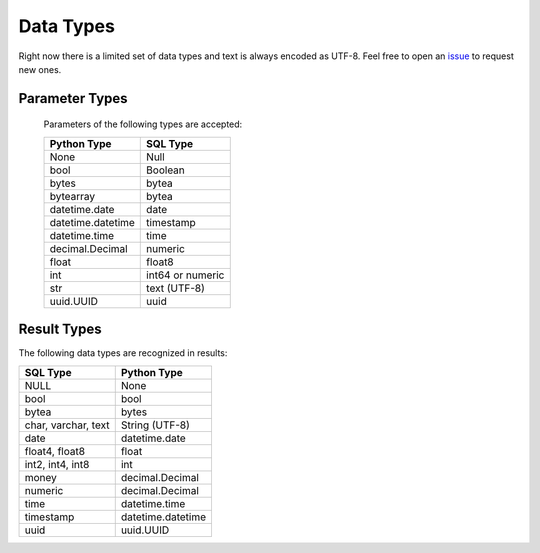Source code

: 
Data Types
==========

Right now there is a limited set of data types and text is always encoded as UTF-8.  Feel
free to open an `issue <https://github.com/mkleehammer/pglib/issues>`_ to request new ones.

.. _paramtypes:

Parameter Types
---------------

  Parameters of the following types are accepted:

  =================  ================
  Python Type        SQL Type
  =================  ================
  None               Null
  bool               Boolean
  bytes              bytea
  bytearray          bytea
  datetime.date      date
  datetime.datetime  timestamp
  datetime.time      time
  decimal.Decimal    numeric
  float              float8
  int                int64 or numeric
  str                text (UTF-8)
  uuid.UUID          uuid
  =================  ================

.. _resulttypes:

Result Types
------------

The following data types are recognized in results:

=======================  =================
SQL Type                 Python Type
=======================  =================
NULL                     None
bool                     bool
bytea                    bytes
char, varchar, text      String (UTF-8)
date                     datetime.date
float4, float8           float
int2, int4, int8         int
money                    decimal.Decimal
numeric                  decimal.Decimal
time                     datetime.time
timestamp                datetime.datetime
uuid                     uuid.UUID
=======================  =================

+===+

### DIRECTIVE:
Without the pictures, extract every entry verbatim.

### YOUR RESPONSE:
Source code

: 
Data Types
==========

Right now there is a limited set of data types and text is always encoded as UTF-8.  Feel
free to open an `issue <https://github.com/mkleehammer/pglib/issues>`_ to request new ones.

.. _paramtypes:

Parameter Types
---------------

  Parameters of the following types are accepted:

  =================  ================
  Python Type        SQL Type
  =================  ================
  None               Null
  bool               Boolean
  bytes              bytea
  bytearray          bytea
  datetime.date      date
  datetime.datetime  timestamp
  datetime.time      time
  decimal.Decimal    numeric
  float              float8
  int                int64 or numeric
  str                text (UTF-8)
  uuid.UUID          uuid
  =================  ================

.. _resulttypes:

Result Types
------------

The following data types are recognized in results:

=======================  =================
SQL Type                 Python Type
=======================  =================
NULL                     None
bool                     bool
bytea                    bytes
char, varchar, text      String (UTF-8)
date                     datetime.date
float4, float8           float
int2, int4, int8         int
money                    decimal.Decimal
numeric                  decimal.Decimal
time                     datetime.time
timestamp                datetime.datetime
uuid                     uuid.UUID
=======================  =================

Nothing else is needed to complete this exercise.